20130527

o rosto passa o tempo fica

o rosto empasta o tempo ramifica

20130525

ser-se

a fria temporada está chegando ao fim. pois a lagoa está exausta. pois o rumo se contorce. o inverno mal começou, mas o frio já está por partir. vira-vira resistência à vida. dá o nó do outro lado. calma, paciente, internamente. te contenta com a chuva. experimenta estar aberta. guardar o verde, as vagarezas do tempo, as máquinas de fazer palavras. guardar-se para então viver-se. para então soltar-se e reaver-se. tem mais quente do que estação.

20130524

Por esquecer:

Você se contorce, se torna insuportável, quando não por suas palavras, por suas observações quietas e suspeitas, que vivem te julgando, por todas as pessoas que você alimenta dentro de si mesma. Te estapeiam, te fazem convergir pra esse bife de alma reclamão e mascarado, que esquece de viver pra mastigar a si mesmo, suas memórias, suas sensações de hoje do que foi, sua ficção interna, passada como um filme por dentro da sala-de-estar do estômago. Várias vísceras acomodadas, esperando o suco de laranja do meio da tarde, a pizza do começo da noite, a saliva engolida em seco do fim da madrugada, sendo ela que te tem nas mãos... As mãos da madrugada são aquelas que te acolhem, te fazem menos carente de ti mesma, mais carente do mundo, enxergando por entre o sono a linguagem dos outros que te habitam por todos esses meses, e te fazem esquecer, nos dias que seguem escorrendo, o quanto você se limita no tempo, o quanto vive de lembrar, esquece de esquecer e morre de viver. Mas nem tudo se encontrou, nem tudo se resumiu, nem tudo foi vivido, pois algo se perdeu, graças, e ali que você está quase por chegar, só mais uns meses e está pra nascer, esse outro lugar, esses outros convidados a te terem nas mãos.

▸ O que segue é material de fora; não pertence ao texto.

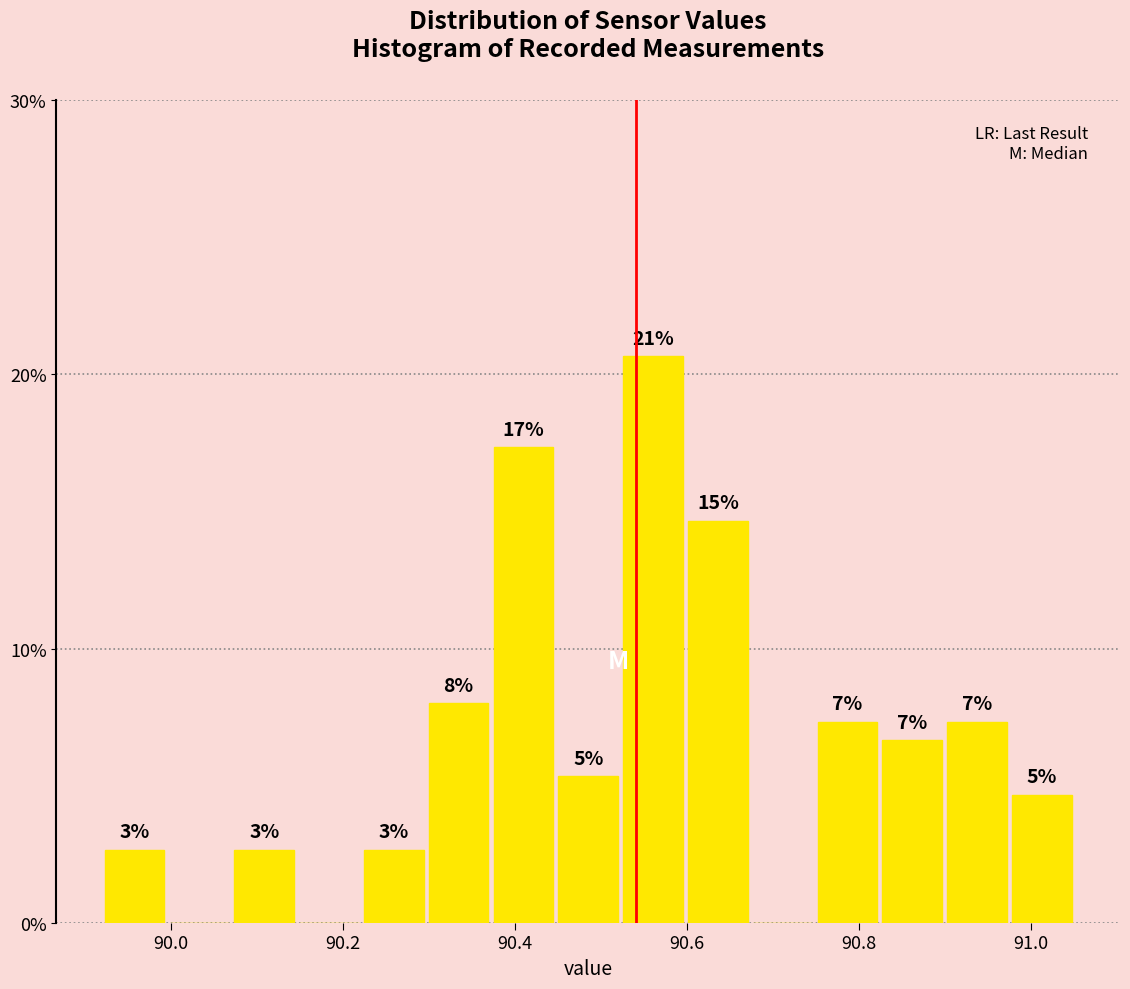

Around what value on the x-axis is the tallest bar? Give the approximate position of its centre, as read against the axis.

90.56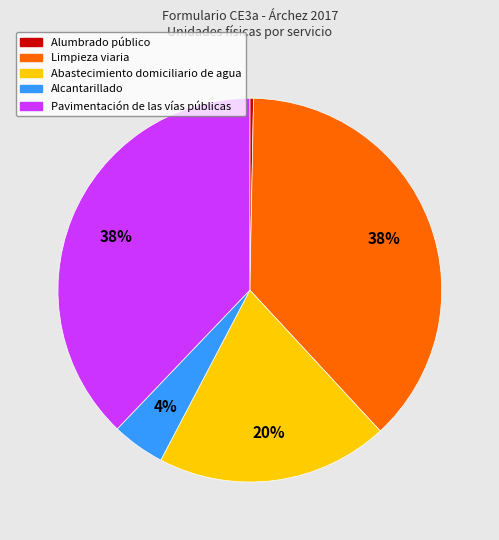

Which has a higher value, Abastecimiento domiciliario de agua or Alumbrado público?

Abastecimiento domiciliario de agua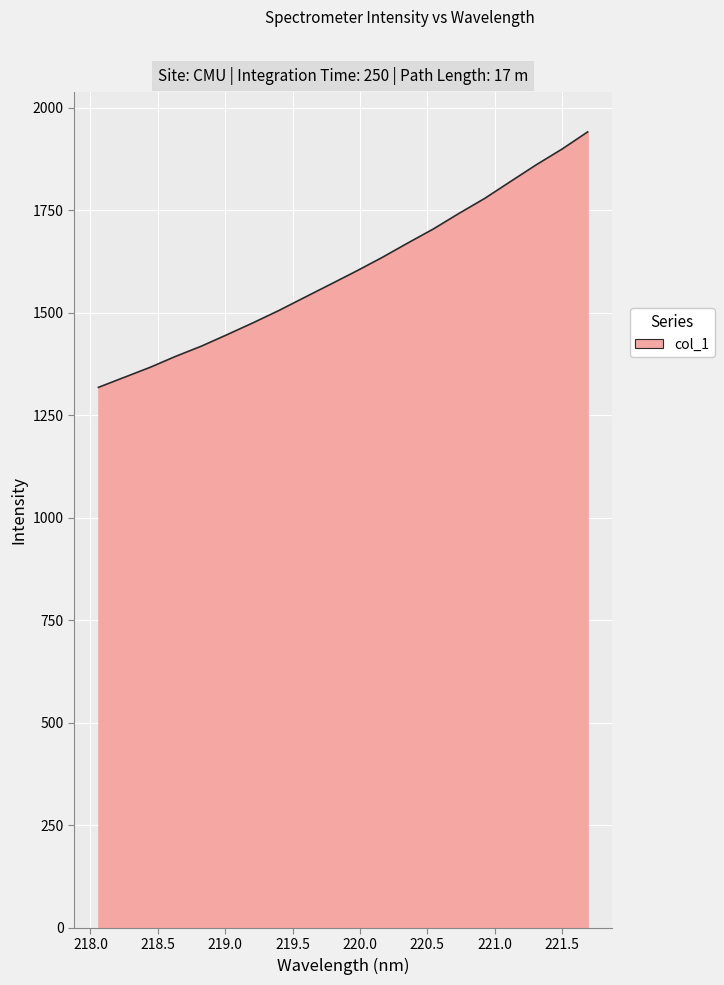

True or false: the data has more than 1 interior local peaks.

False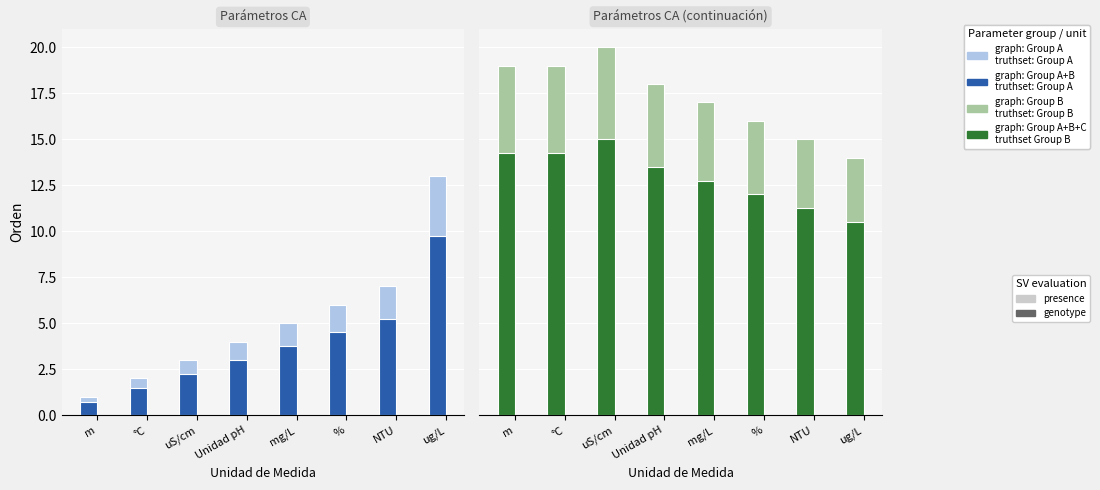

Reading left to right, transcribe all the data shown in this chart.

Orden (group A) (presence): m=1.0	°C=2.0	uS/cm=3.0	Unidad pH=4.0	mg/L=5.0	%=6.0	NTU=7.0	ug/L=13.0
Orden (group A) (genotype): m=0.8	°C=1.5	uS/cm=2.2	Unidad pH=3.0	mg/L=3.8	%=4.5	NTU=5.2	ug/L=9.8
Orden (group B) (presence): m=19.0	°C=19.0	uS/cm=20.0	Unidad pH=18.0	mg/L=17.0	%=16.0	NTU=15.0	ug/L=14.0
Orden (group B) (genotype): m=14.2	°C=14.2	uS/cm=15.0	Unidad pH=13.5	mg/L=12.8	%=12.0	NTU=11.2	ug/L=10.5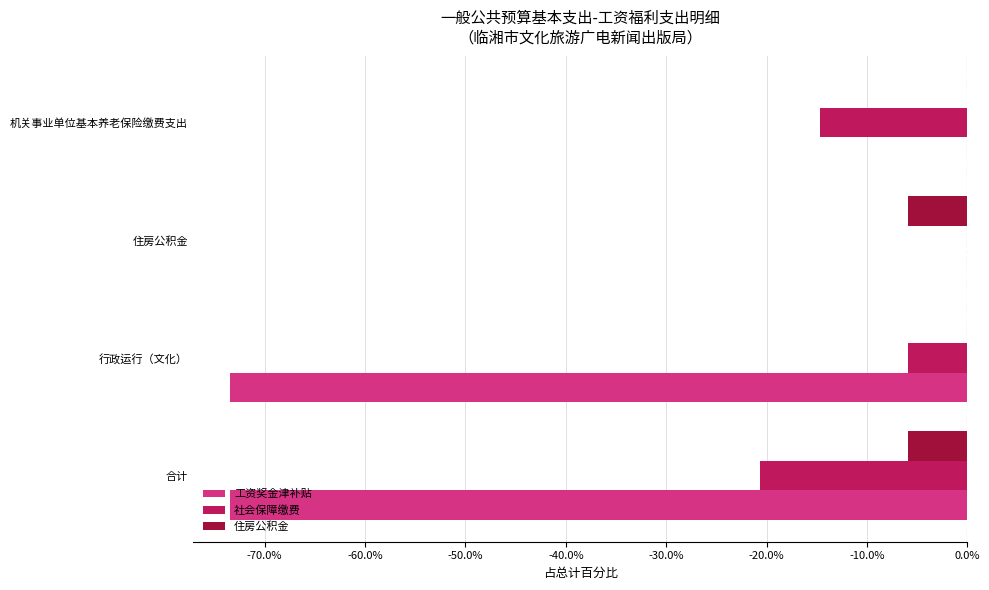

What are all the series names shown in the legend?

工资奖金津补贴, 社会保障缴费, 住房公积金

Por entre a madrugada, num terreno baldio.

20130521

tô estranha

tô entranha tô em transa tô em transe tô entre ânsia e coisa que franze que manha que apanha de mim de ti dele e do mundo inteiro enquanto o corpo caramujo escondido em mim em ti nele e no mundo inteiro tá em transe tá em transa tá entranha tá estranho que coisa que manha que fronha que foi enquanto isso

20130515

junta amor de lá
corpo daqui
e até que dá
um aconchego
chovi no sonho
acordei poeira


emilly terres

20130512

filó me olhando,

de barriga pra cima, de olhar profundo e orelhas atentas, como se eu fosse sua mãe, com meu olhar raso e orelhas escondidas por trás dos cabelos, servindo apenas para segurar o óculos, este que nasceu no lugar daquele que ela comeu, mastigou algumas partes e engoliu outras, como se me dissesse: se usas este óculos para que tuas orelhas existam por algum propósito, como-o, para que enxergues melhor com o próximo a minha barriga pintada, que um dia serviu para teu último óculos.